Please gather every line in the records below that contains the string "Backe", and copy each one out.

[Data records]
★ ★ ★ ★ ★
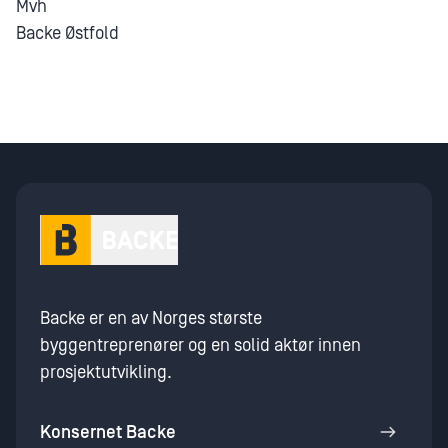
Mvh
Backe Østfold
Backe er en av Norges største
byggentreprenører og en solid aktør innen
prosjektutvikling.
Konsernet Backe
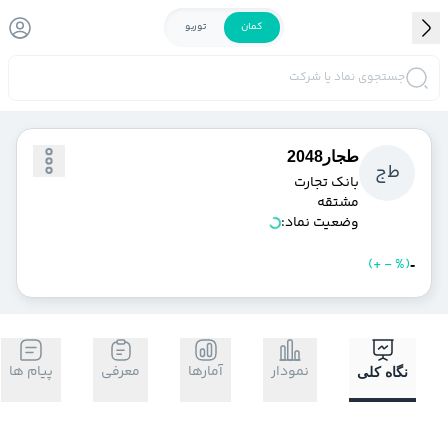
کمان
توربو
جستجوی نماد یا شرکت
طجار2048
ط
ج
بانك تجارت
مشتقه
وضعیت نماد:
)
%
-
+
(
خرید
فروش
-
نمودار
آمارها
معرفی
پیام ها
نگاه کلی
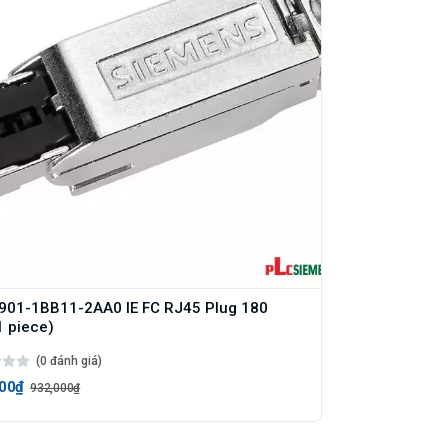
901-1BB11-2AA0 IE FC RJ45 Plug 180
1 piece)
(0 đánh giá)
00₫
932,000₫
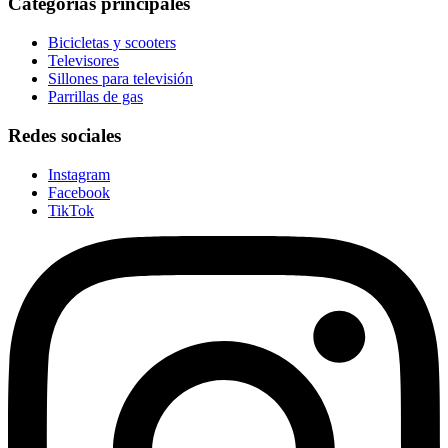
Categorías principales
Bicicletas y scooters
Televisores
Sillones para televisión
Parrillas de gas
Redes sociales
Instagram
Facebook
TikTok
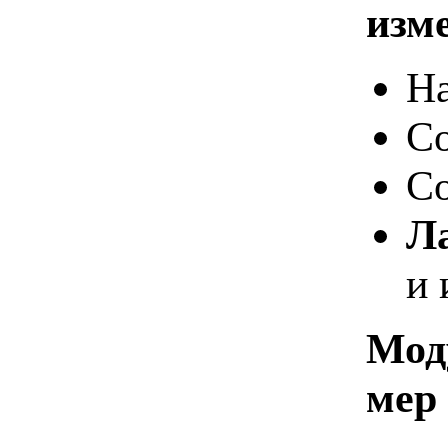
изм
На
Со
Со
Л
и 
Мод
мер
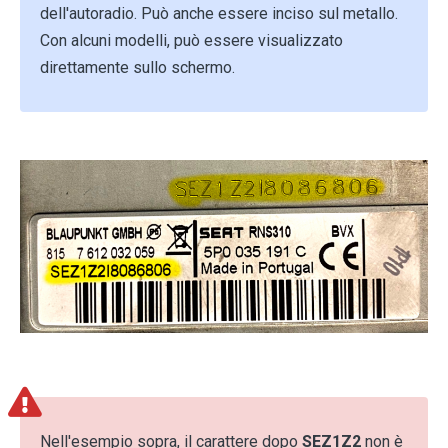
dell'autoradio. Può anche essere inciso sul metallo.
Con alcuni modelli, può essere visualizzato
direttamente sullo schermo.
Nell'esempio sopra, il carattere dopo
SEZ1Z2
non è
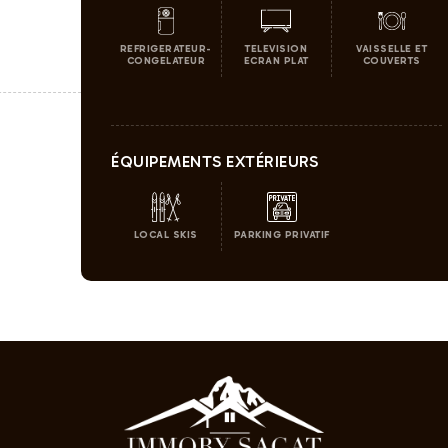
REFRIGERATEUR-
TELEVISION
VAISSELLE ET
CONGELATEUR
ECRAN PLAT
COUVERTS
ÉQUIPEMENTS EXTÉRIEURS
LOCAL SKIS
PARKING PRIVATIF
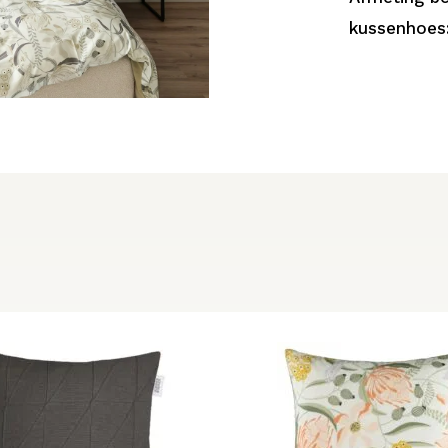
kussenhoes:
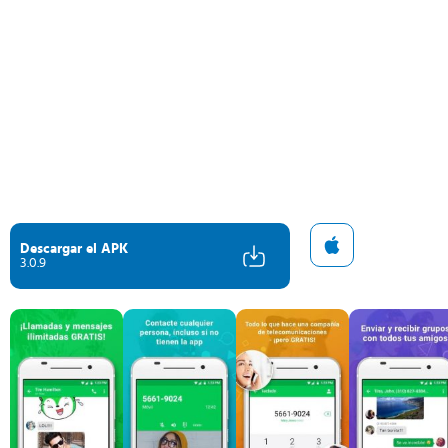
Descargar el APK
3.0.9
★ ★ ★ ★ ★
**Response for this exercise**
Backe Østfold
Backe er en av Norges største
Konsernet Backe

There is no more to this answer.